You have the illusion of freewill only as an aware point on a timeline.This is incorrect reasoning. The past is always immutable, but the future is not the past. The fact that I cannot change anything I have already done does not mean that I cannot change what I may do in the future. There is nothing "inevitable" about a decision you haven't made yet, though it there might be a strong tendency toward one choice or another. That is to say, we don't have complete free will (anyone who has ever tried to quit smoking, or rewire some other habit, can attest to this). What we have is the ability to pick an outcome we want to see and then work towards it. And there is nothing inevitable about the outcome, though one might be more likely (or much more likely) than others.
Every decision you have made was inevitable. Look back along that timeline. Did you ever make a different decision?
Every decision you will make in the future will be subject to the same inevitability, and while you might "feel" that you have a choice, that "feeling" is an illusion.
The choice you make will be the one you were always going to make, even if your "here and now" "fixed on the timeline perception" cannot pick it.
Of course this doesn't stop us from living our life as though we have complete freewill.
Gill, Imagine that on two separate occasions you find yourself in exactly the same circumstances, facing exactly the same decision.Anf, that's a little confusing. If the occasions are separate, either in space or time, then the circumstances aren't exactly the same.
Okay - I'm bringing in the "save-state universe" argument again....
For some reason Gill seems unable or unwilling to engage with me. Can't think why.....

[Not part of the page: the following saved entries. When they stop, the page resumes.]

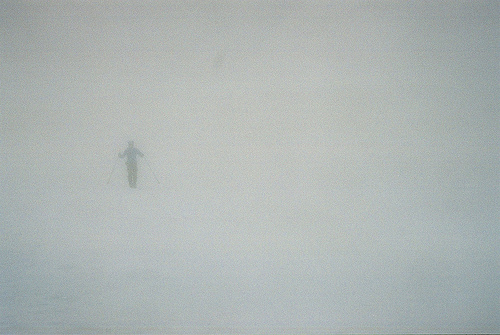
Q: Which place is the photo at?
A: It is at the field.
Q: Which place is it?
A: It is a field.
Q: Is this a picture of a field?
A: Yes, it is showing a field.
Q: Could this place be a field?
A: Yes, it is a field.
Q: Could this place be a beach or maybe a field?
A: It is a field.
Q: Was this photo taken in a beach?
A: No, the picture was taken in a field.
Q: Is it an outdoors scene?
A: Yes, it is outdoors.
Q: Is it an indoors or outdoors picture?
A: It is outdoors.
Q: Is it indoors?
A: No, it is outdoors.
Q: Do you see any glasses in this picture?
A: No, there are no glasses.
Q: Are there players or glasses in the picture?
A: No, there are no glasses or players.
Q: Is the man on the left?
A: Yes, the man is on the left of the image.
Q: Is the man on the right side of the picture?
A: No, the man is on the left of the image.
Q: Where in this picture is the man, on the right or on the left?
A: The man is on the left of the image.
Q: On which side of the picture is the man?
A: The man is on the left of the image.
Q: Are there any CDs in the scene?
A: No, there are no cds.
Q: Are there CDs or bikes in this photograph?
A: No, there are no CDs or bikes.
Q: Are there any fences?
A: No, there are no fences.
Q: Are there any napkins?
A: No, there are no napkins.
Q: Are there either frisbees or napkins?
A: No, there are no napkins or frisbees.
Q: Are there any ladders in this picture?
A: No, there are no ladders.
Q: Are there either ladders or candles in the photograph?
A: No, there are no ladders or candles.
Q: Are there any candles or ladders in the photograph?
A: No, there are no ladders or candles.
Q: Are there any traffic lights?
A: No, there are no traffic lights.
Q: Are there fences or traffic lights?
A: No, there are no traffic lights or fences.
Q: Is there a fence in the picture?
A: No, there are no fences.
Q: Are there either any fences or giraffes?
A: No, there are no fences or giraffes.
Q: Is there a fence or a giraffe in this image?
A: No, there are no fences or giraffes.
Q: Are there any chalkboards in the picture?
A: No, there are no chalkboards.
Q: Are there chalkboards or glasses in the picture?
A: No, there are no chalkboards or glasses.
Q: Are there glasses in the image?
A: No, there are no glasses.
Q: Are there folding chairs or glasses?
A: No, there are no glasses or folding chairs.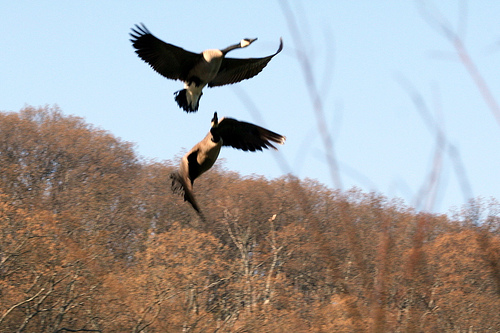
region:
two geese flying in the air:
[121, 22, 304, 241]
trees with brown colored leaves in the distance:
[1, 109, 498, 326]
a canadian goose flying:
[123, 23, 289, 117]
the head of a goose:
[227, 38, 257, 53]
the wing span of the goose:
[121, 22, 281, 86]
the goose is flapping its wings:
[164, 109, 289, 217]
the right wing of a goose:
[127, 16, 198, 86]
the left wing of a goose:
[210, 36, 282, 91]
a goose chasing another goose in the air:
[117, 16, 296, 231]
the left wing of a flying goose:
[212, 117, 292, 157]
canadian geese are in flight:
[13, 1, 388, 271]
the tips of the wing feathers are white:
[276, 128, 288, 152]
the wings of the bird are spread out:
[123, 18, 283, 85]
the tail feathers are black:
[165, 86, 207, 116]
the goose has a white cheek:
[235, 33, 262, 53]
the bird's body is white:
[179, 136, 217, 178]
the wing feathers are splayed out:
[123, 13, 165, 60]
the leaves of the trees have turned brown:
[1, 111, 498, 328]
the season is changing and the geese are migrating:
[13, 13, 489, 315]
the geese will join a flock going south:
[56, 6, 335, 223]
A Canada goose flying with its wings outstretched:
[121, 12, 288, 113]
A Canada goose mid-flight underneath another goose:
[164, 111, 286, 223]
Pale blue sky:
[0, 2, 495, 222]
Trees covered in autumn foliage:
[0, 105, 499, 332]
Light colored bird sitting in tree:
[260, 205, 276, 225]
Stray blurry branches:
[220, 0, 495, 320]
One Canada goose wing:
[120, 14, 197, 89]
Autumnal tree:
[210, 164, 292, 329]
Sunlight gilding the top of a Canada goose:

Imagine that the entire universe can be "saved", like a giant computer game, and can be "reloaded" to that point without the reload having any effect on the universe itself. (Just a fancy way of setting up the background for the thought experiment, to be able to isolate and repeat a particular set of conditions).
Okay....so. Save the state of the universe just before making a choice. Make your choice. Reload the universe, and make the choice again.
Was the choice the same, or different? Will it always
be the same, or can it be different every time?
Because every moment in the universe comes with a particular set of circumstances, answering the above question for our one chosen save point will answer for ANY save point.
My contention is that in exactly the same circumstances, a person who has exactly the same thoughts and memories and upbringing and stimulation, in exactly the same environment and in exactly the same physical and mental state, will ALWAYS - ALWAYS make the same decision, UNLESS there is some random factor involved. So "choice" is either deterministic, or random )or a stochastic combonation of the two).
The opposing argument must perforce be that there is some element in "choice" that is neither determined, nor random. That there is something other than these choices that means that - in the save game state - a different decision can be made each time that is NOT the reslut of a random fluctuation, but is equally NOT the necessary product of what has gone before.
I've raised this example a few times on this forum. I've never, to my recollection, had it refuted. We normalyl go off on a tangent such as "what do you mean by moment....?" or some such.
So Gill.....what is YOUR counter to the "save-game universe" argument? You propose "free will"....can you explain how that works, in the context of my argument?